━━━ TEXTO DE REFERENCIA

Pininfarina cuenta que para este chasis se inspiró en los Ferrari –claro, no iba a citar una marca plebeya– y en las curvas y la velocidad. Un artefacto para tocar, y acariciar.

La que Snaidero ha adaptado para Raúl Herrera y su compañía, la empresa de márketing Ramac, aún es más apoteósica: seis metros aerodinámicos para acomodar a una decena de clientes a unos palmos de las evoluciones del cocinero, o de los cocineros.

Bendita chifladura. ¿No habría sido más práctico un espacio convencional con una de esas mesas de roble nobilísimo donde los viejos consejeros van secándose hasta confundirse con la madera? “La gastronomía siempre se ha asociado a celebraciones, un aniversario, Navidad, cuando sabes que serás padre [algo en lo que Raúl se estrena], cuando celebras un éxito empresarial. En esas ocasiones se come y se bebe. Entonces, ¿por qué no llevar acciones de márketing que aunque no tengan que ver con la gastronomía sean una parte importante de esa acción?”. Vale: cuidado directores generales, negociar y comer acarrea terribles consecuencias para las camisas y las corbatas.

Además de para uso profesional y privado, Raúl quiere dar al Pininfarina otra marcha. Ha organizado cenas para CardioDreams Foundation, una organización benéfica que lleva la cardiología a países en vías de desarrollo, además de promover la investigación de las enfermedades cardiovasculares. Dan la cara, y el corazón, por CardioDreams los doctores Xavier Ruyra y Santiago Montesinos y la dirige Raquel Montero.

Raquel dio una gran noticia: a la semana siguiente operarían a Buthi, una mujer tibetana de 39 años con una enfermedad valvular grave causada por una fiebre reumática que contrajo cuando era una niña. Para lograr trasladarla a Barcelona habían vencido a una burocracia necrosada, con intervención incluso de un notario.

━━━━━━

EJERCICIOS PROPUESTOS:
1 – Reescribe el texto de referencia entre "Pininfarina cuenta que" y "de los cocineros.", ambos incluidos, sustituyendo "Ferrari" por "Maserati".
2 – Enumera todas las ocasiones que, según la cita de Raúl en el texto de referencia, siempre se han asociado a la gastronomía.

━━━ DATOS PARA ANÁLISIS

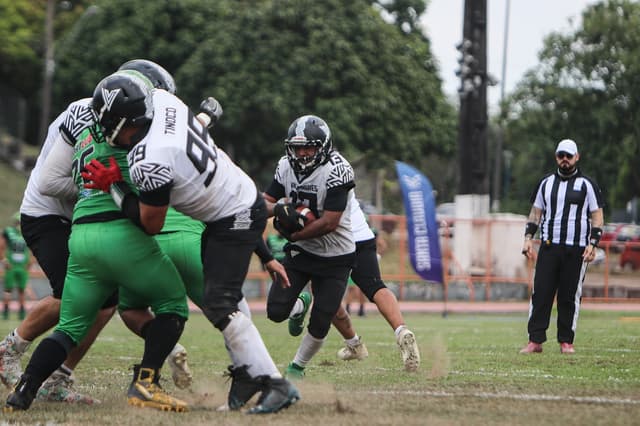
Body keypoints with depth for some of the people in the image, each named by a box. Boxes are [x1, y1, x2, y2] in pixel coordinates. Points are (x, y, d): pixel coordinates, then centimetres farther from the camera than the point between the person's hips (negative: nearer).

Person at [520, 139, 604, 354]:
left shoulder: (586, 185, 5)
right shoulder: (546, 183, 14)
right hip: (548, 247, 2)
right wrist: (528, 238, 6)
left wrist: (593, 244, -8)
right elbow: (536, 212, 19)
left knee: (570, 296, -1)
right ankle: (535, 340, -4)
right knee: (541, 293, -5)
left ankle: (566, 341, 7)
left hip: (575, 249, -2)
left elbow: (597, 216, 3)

━━━━━━
━━━ DATOS PARA ANÁLISIS

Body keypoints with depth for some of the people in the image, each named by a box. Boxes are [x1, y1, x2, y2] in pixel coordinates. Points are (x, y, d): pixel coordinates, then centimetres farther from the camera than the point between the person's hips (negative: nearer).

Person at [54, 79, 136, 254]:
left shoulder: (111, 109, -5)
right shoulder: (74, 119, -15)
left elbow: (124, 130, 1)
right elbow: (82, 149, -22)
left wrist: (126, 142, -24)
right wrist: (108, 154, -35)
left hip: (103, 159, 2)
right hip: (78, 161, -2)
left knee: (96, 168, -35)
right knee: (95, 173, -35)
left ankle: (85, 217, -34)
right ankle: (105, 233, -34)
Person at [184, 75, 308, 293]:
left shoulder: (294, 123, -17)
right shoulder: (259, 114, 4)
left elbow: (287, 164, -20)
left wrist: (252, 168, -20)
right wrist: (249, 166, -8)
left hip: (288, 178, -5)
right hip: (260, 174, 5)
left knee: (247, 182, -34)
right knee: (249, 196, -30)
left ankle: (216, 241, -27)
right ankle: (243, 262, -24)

━━━━━━
━━━ DATOS PARA ANÁLISIS

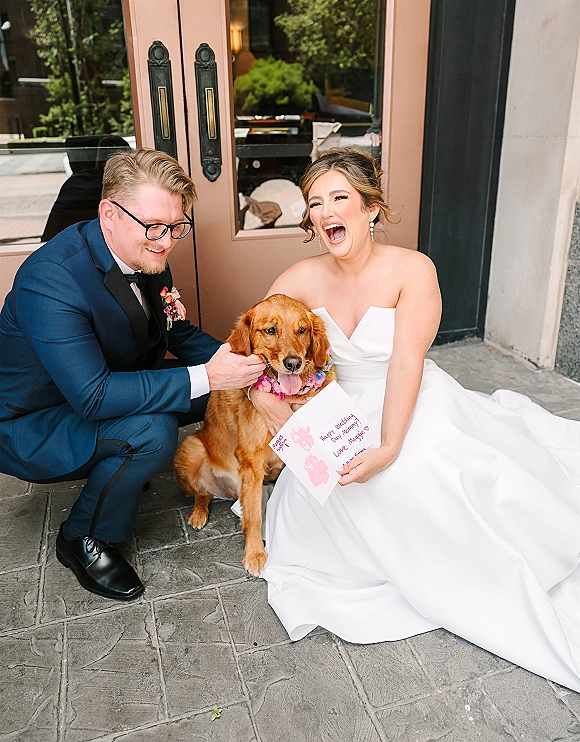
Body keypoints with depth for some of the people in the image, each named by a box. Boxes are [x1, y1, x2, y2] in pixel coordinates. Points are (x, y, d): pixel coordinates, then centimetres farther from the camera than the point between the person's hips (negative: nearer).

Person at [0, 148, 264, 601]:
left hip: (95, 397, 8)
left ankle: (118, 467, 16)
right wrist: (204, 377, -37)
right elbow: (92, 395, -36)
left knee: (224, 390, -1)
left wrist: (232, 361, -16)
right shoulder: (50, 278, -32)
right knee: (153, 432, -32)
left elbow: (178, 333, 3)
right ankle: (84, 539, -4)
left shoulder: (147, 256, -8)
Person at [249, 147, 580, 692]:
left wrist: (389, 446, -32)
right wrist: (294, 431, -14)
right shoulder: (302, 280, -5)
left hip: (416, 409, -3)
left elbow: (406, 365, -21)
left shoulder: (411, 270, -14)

━━━━━━

SOLUCIONES POR APARTADO:
1 –
Pininfarina cuenta que para este chasis se inspiró en los Maserati –claro, no iba a citar una marca plebeya– y en las curvas y la velocidad. Un artefacto para tocar, y acariciar.

La que Snaidero ha adaptado para Raúl Herrera y su compañía, la empresa de márketing Ramac, aún es más apoteósica: seis metros aerodinámicos para acomodar a una decena de clientes a unos palmos de las evoluciones del cocinero, o de los cocineros.

2 –
- un aniversario
- Navidad
- cuando sabes que serás padre
- cuando celebras un éxito empresarial